Chicago election officials report turnout is low in the primary election to find a successor to disgraced former Democratic U.S. Rep. Jesse Jackson Jr.
As of 1:45 p.m., turnout was about 11 percent among sampled city precincts, according to the Chicago Board of Election Commissioners. The figures included ballots cast today and early and absentee voting.
"This puts us on course for turnout in the mid-teens," said Jim Allen, elections board spokesman, in an e-mail. "This is to be expected with a special primary and special election.

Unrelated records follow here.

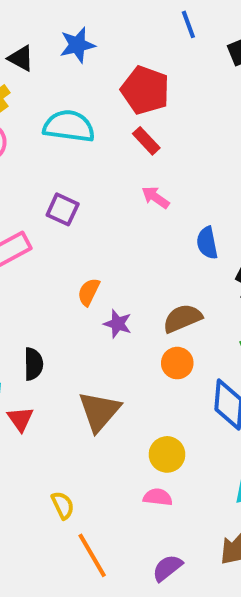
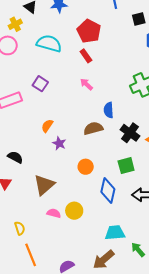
brown semicircle: (182, 318) -> (93, 128), moved
black semicircle: (33, 364) -> (15, 157), turned -70
pink semicircle: (158, 497) -> (54, 213), moved

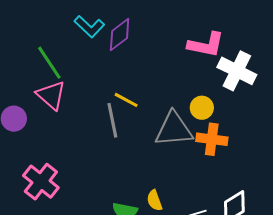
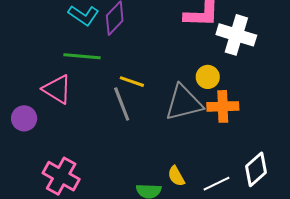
green line: (49, 63) -> (82, 56), moved, turned -42

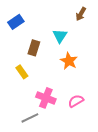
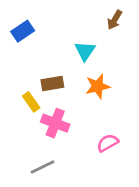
brown rectangle: (34, 48) -> (52, 83), moved, turned 63
orange star: (69, 61) -> (98, 86), turned 30
pink cross: (46, 98) -> (55, 123), moved

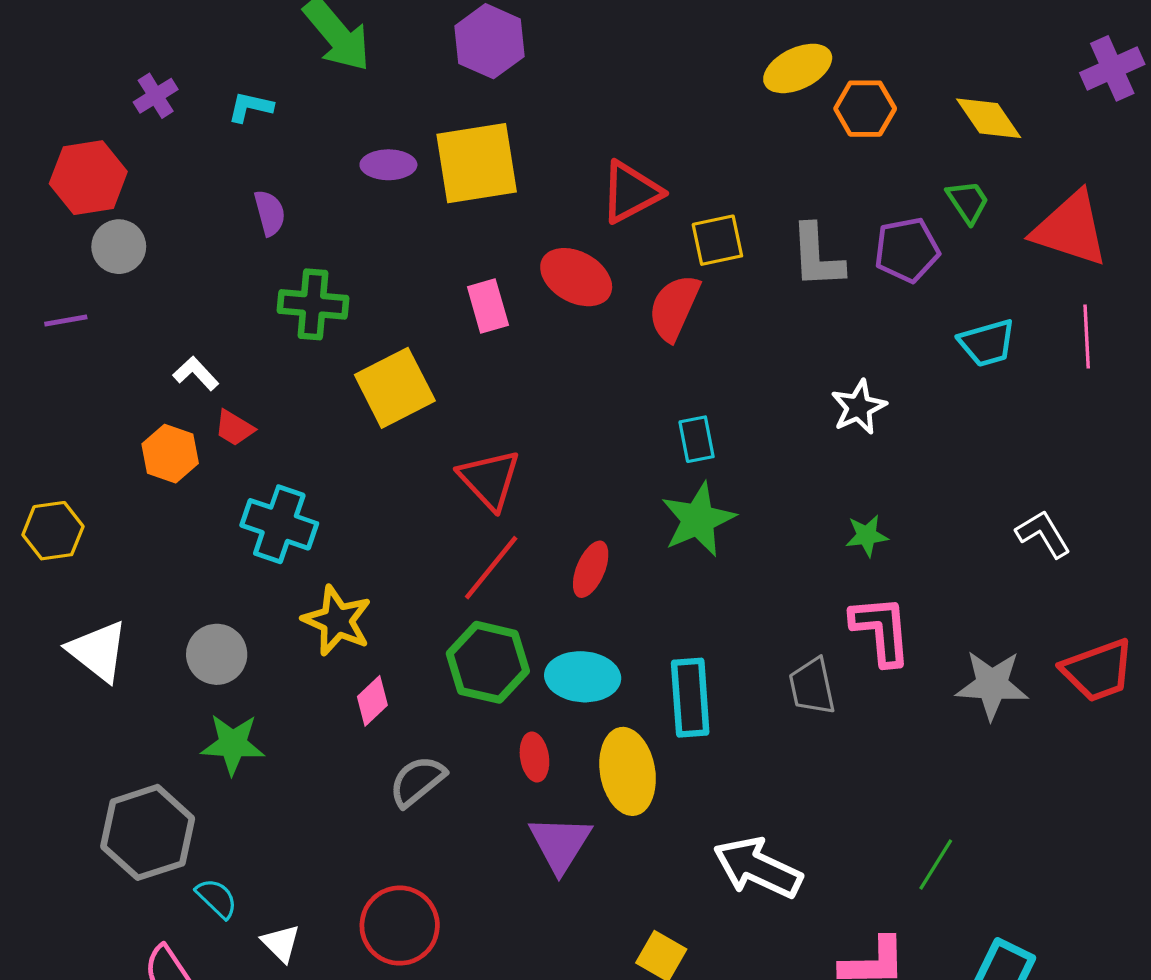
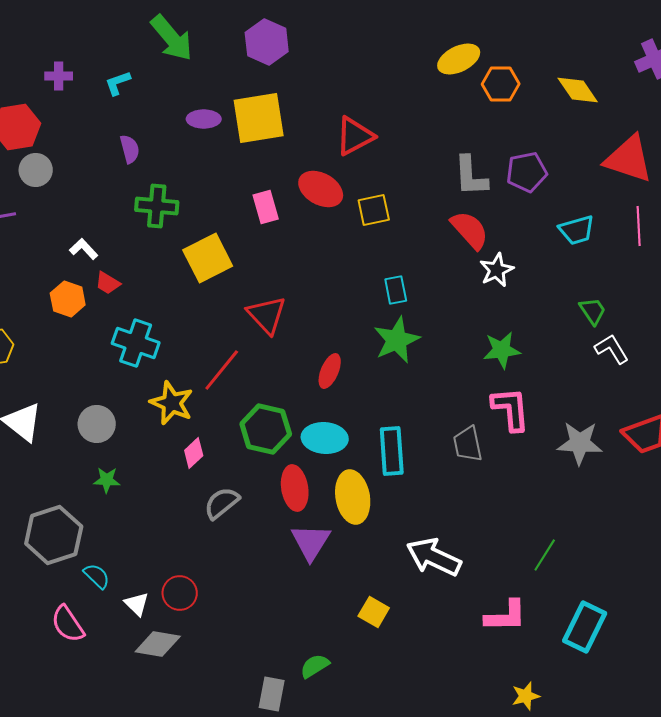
purple cross: (156, 96) -> (59, 76), turned 32
cyan L-shape: (250, 107) -> (118, 83), turned -32
green trapezoid: (968, 202) -> (593, 311), moved
yellow square: (717, 240) -> (374, 210), moved
red semicircle: (674, 308) -> (470, 230), moved, turned 114
green star: (867, 536) -> (502, 350), size x1.4
red line: (491, 568) -> (222, 370), moved
green star: (233, 744) -> (107, 480), size x0.7
red ellipse: (534, 757) -> (295, 488), size x1.5
red circle: (400, 926) -> (180, 593), moved, size x0.7

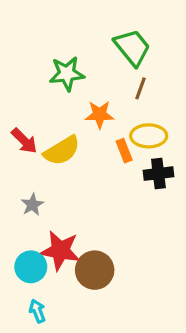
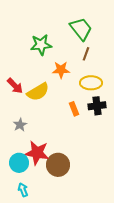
orange rectangle: (124, 151) -> (74, 109), moved

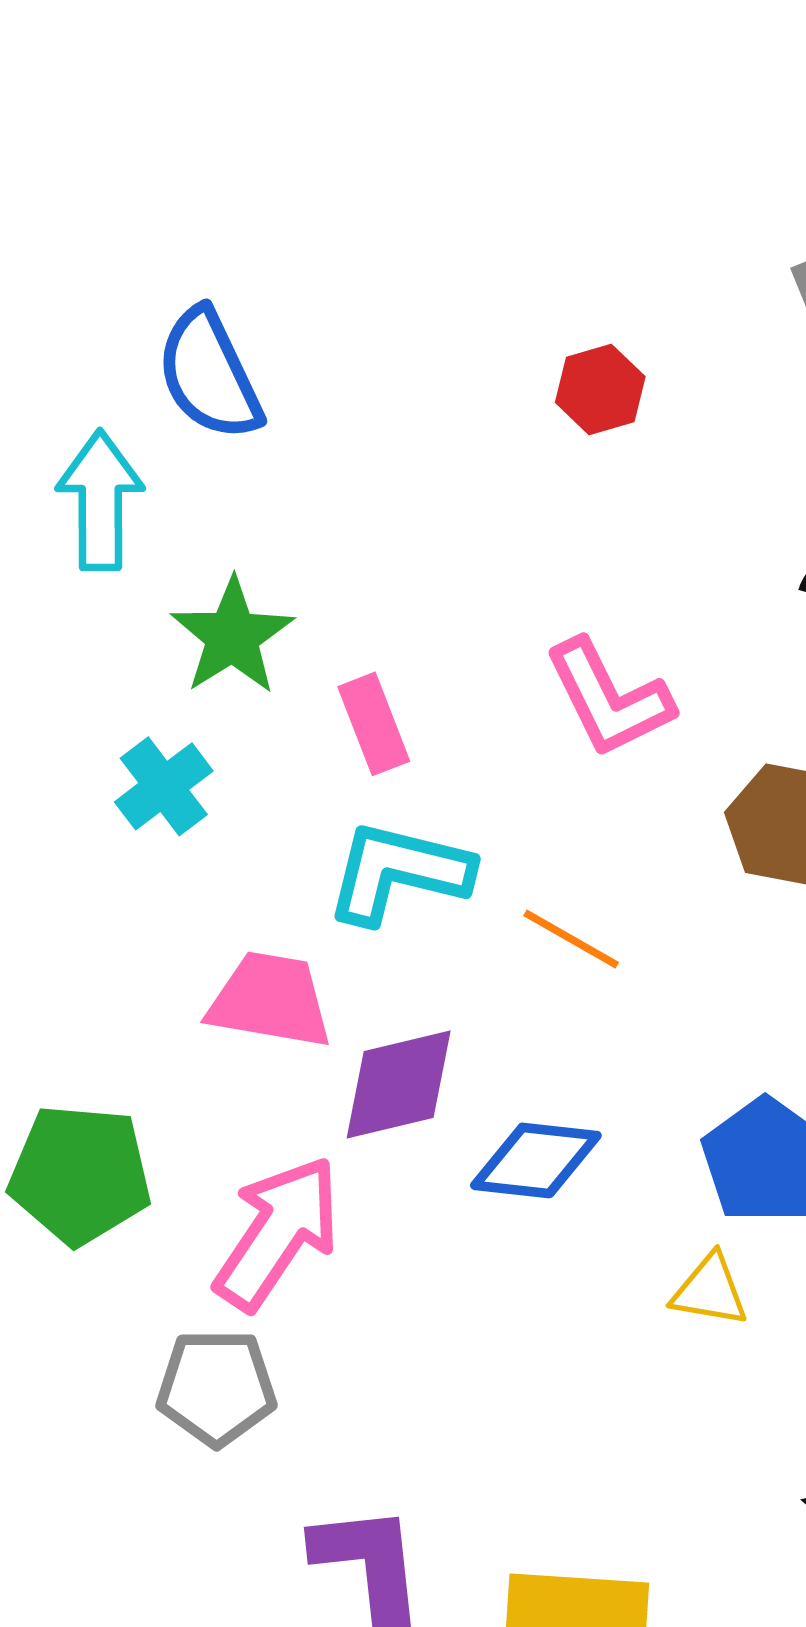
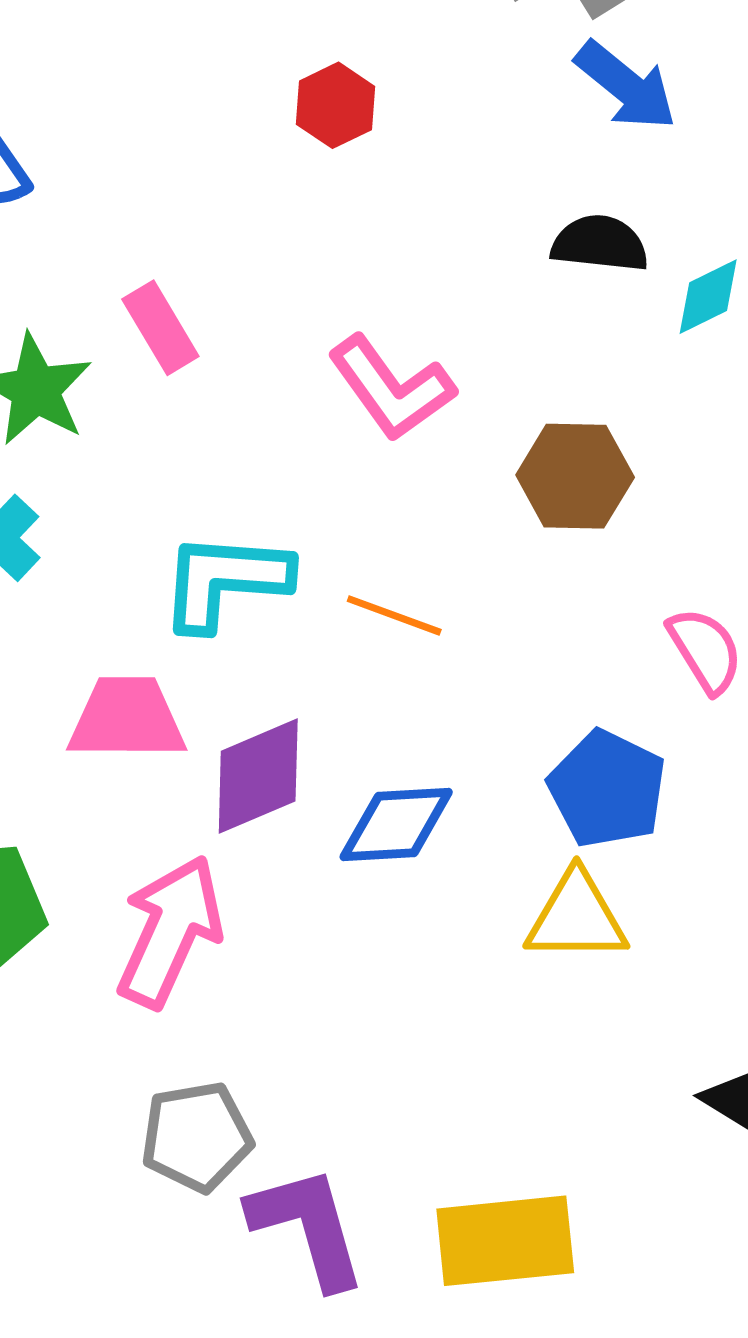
pink rectangle: (374, 724) -> (160, 328), moved
yellow triangle: (710, 1290) -> (577, 917), size x1.4
gray pentagon: (216, 1388) -> (197, 1137), moved

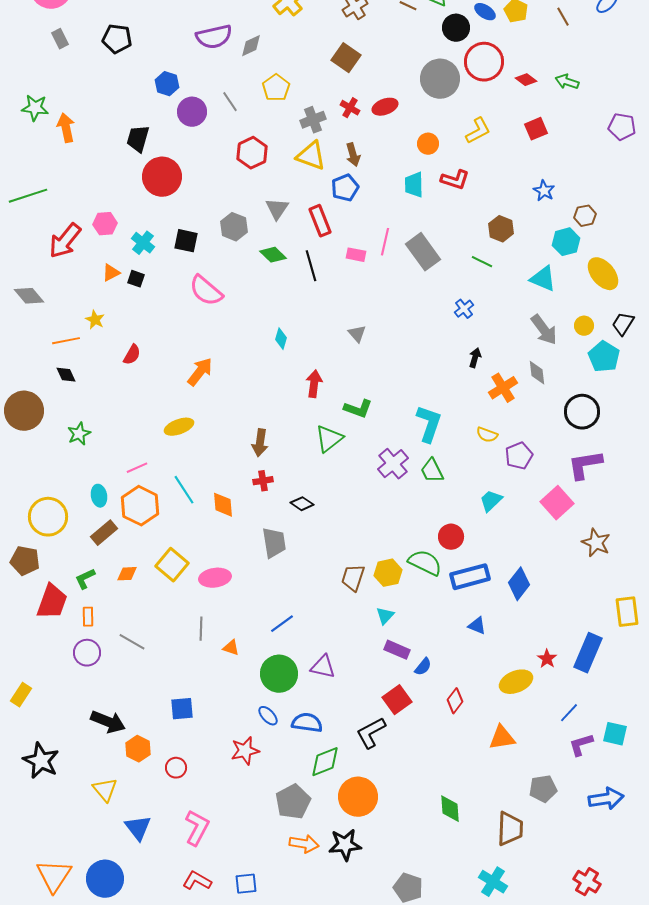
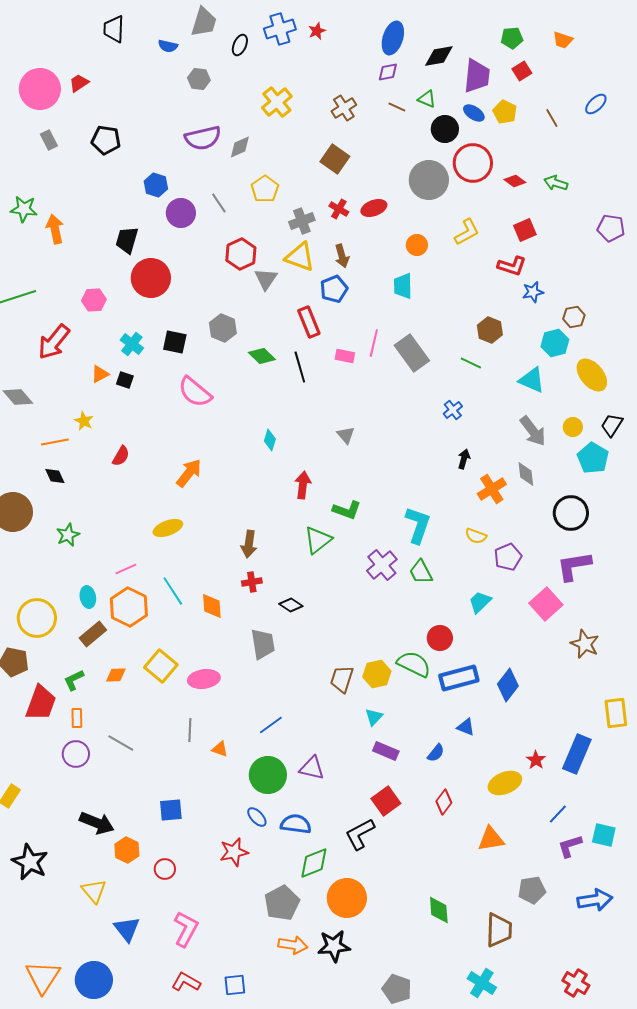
red L-shape: (455, 180) -> (512, 266), moved
blue star: (544, 191) -> (533, 292), turned 30
gray triangle: (277, 209) -> (266, 279), moved
pink hexagon: (105, 224) -> (94, 300), moved
blue semicircle: (423, 667) -> (436, 753), moved

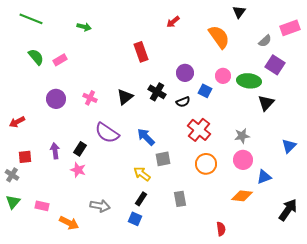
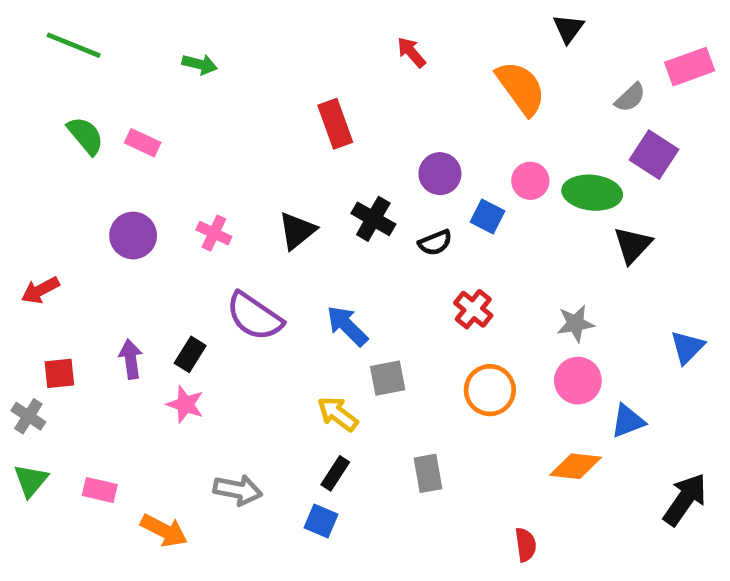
red arrow: (173, 22) -> (411, 52), turned 88
pink rectangle: (60, 60) -> (143, 143), turned 56
red cross: (199, 130) -> (473, 309), size x0.7

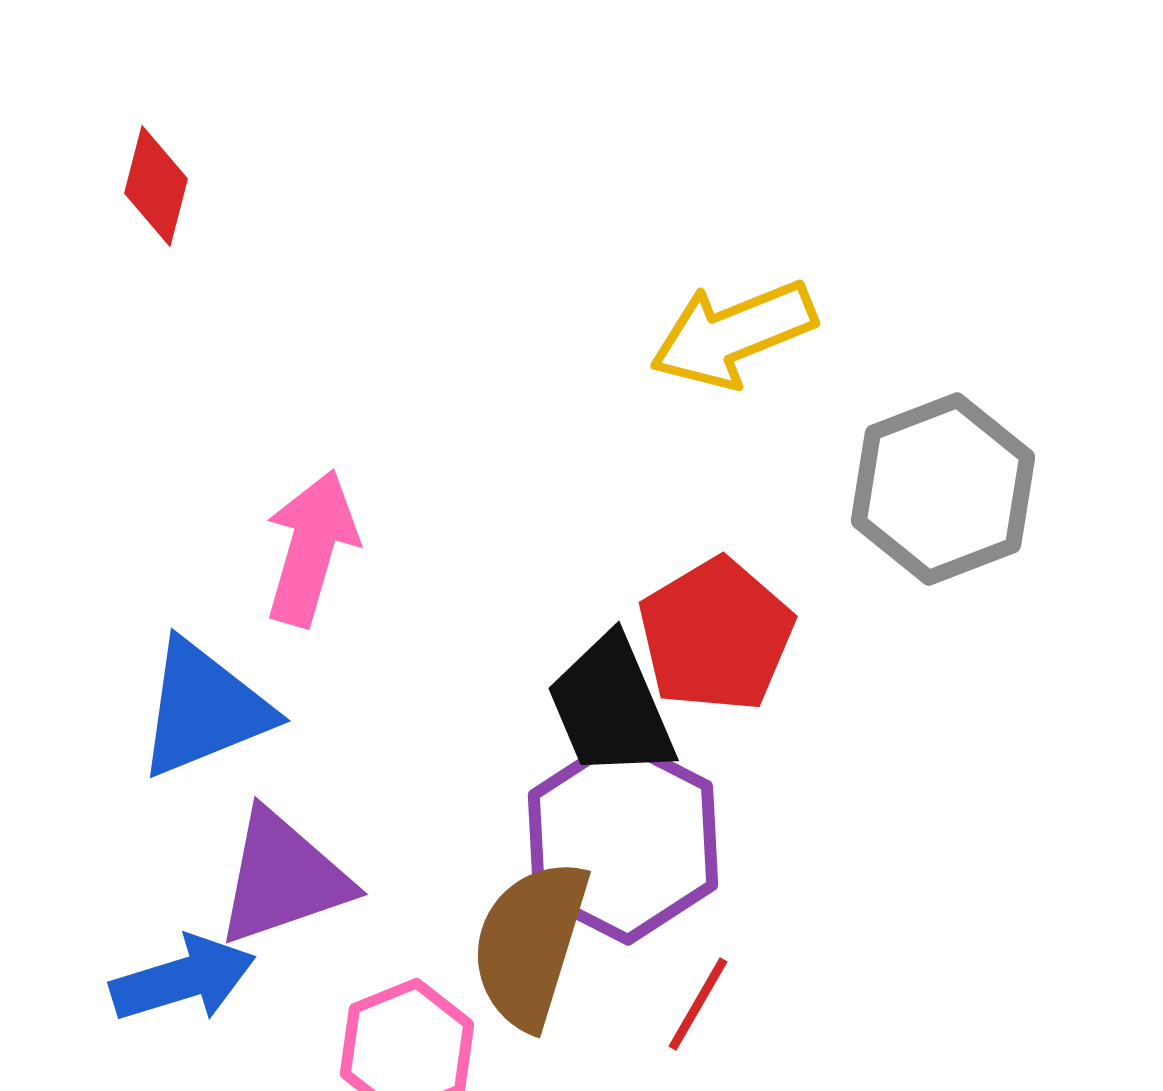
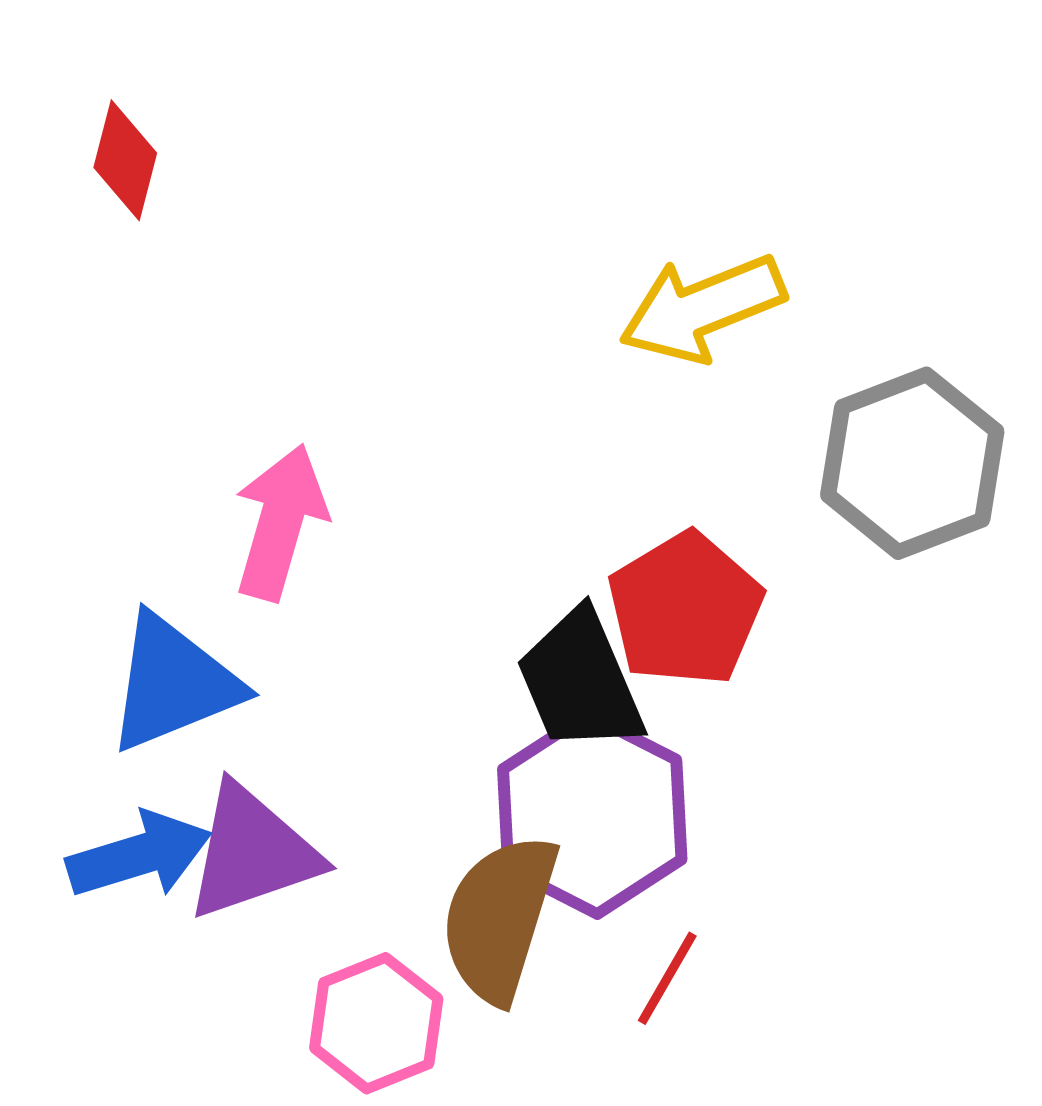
blue arrow: (183, 979) -> (139, 855), moved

It is shaping up to be among the lowest turnouts in recent decades."
The wintry weather also likely is playing a role in the low turnout in the 2nd Congressional District, which includes parts of the South Side and south suburbs.
There are primaries for both political parties, but the 2nd District is so heavily Democratic that whoever emerges from the crowded Democratic field is expected to easily win the April 9 special general election. Polls are open from 6 a.m. to 7 p.m.
Today's voting follows weeks of candidate forums, an accelerated campaign schedule and a flurry of TV ads from the mayor of New York. While the top-tier candidates among the 14 Democrats vying for the primary nomination are known — former state Rep. Robin Kelly, former U.S. Rep. Debbie Halvorson and Chicago 9th Ward Ald. Anthony Beale — there also are some big unknowns. Voter turnout, already anticipated to be very low, could be exacerbated by nasty weather.
Kelly voted early. Beale and Halvorson planned to vote today. All three candidates have a slew of campaign stops scheduled before gearing up for evening parties where they'll watch the results come in.
The results of early voting held between Feb. 11 and Saturday demonstrated a lack of interest in the contest, despite its ramifications in deciding who will represent voters and their disparate interests in the vast district.
A majority of the district's Democratic voters live in suburban Cook County, with an additional one-third from the South Side. The district also includes parts of eastern Will County and all of Kankakee County, and together the two regions make up slightly less than 10 percent of the Democratic vote.
In suburban Cook, 4,459 early votes were cast, with 98 percent of those voters taking Democratic ballots. Of the 11 suburban early voting locations, Matteson Village Hall, in Kelly's hometown, had the most with 1,601 voters.
In Chicago, 98 percent of the 2,768 early voters cast Democratic ballots. Only 63 early votes were cast for Republicans.
In Will, 246 voters cast early ballots, all but 40 of them Democratic votes. Kankakee County officials reported 699 early ballots, with 533 voting Democrat and 166 Republican.
"I just think if it was a regular race, then they'd look a little bit different," Kelly said of the low early voting totals. "I also think because (the special primary) came so close to the November election that there's some (voter) fatigue."
But in a large field of candidates and questionable turnout, a nomination for Congress could be decided by mere hundreds of votes. Even as forecasters sounded warnings of a Tuesday smorgasbord of wintry weather, candidates sought to energize core supporters to help get out the vote.
In an email to supporters, Kelly's campaign pleaded for volunteers to help get voters to the polls and asked for money for its get-out-the-vote field operation.
Halvorson acknowledged the early voting numbers were "paltry" and that voter turnout would be a "huge" factor Tuesday. Halvorson said she believed turnout could be driven by the district's history of scandals — including last week's guilty plea by Jackson on federal charges of illegally converting about $750,000 in campaign cash to personal use.
"I think this race has gotten so much attention and people are so angry about what the 2nd Congressional District has had to deal with over the years that they're going to take a special interest to make sure they are going to vote for someone who is completely different than what they've seen," said Halvorson, of Crete.
Halvorson also has been the target of the most extensive advertising in the contest, more than $2.2 million worth of TV and mail attacks by New York Mayor Michael Bloomberg's super political action committee, centered on her past National Rifle Association support. Bloomberg's Independence USA PAC is backing Kelly.
Beale said the low number of early ballots puts all the more importance on Election Day field efforts. He said that well-established organizations in the six city wards in the district could serve as an advantage for his campaign.
"It's just slow across the board, and that just goes to show it is going to be a very low turnout," Beale said of the early votes. "We're just making sure we're targeting our core, solid voters, and we're going to get them out to the polls and be victorious Tuesday night."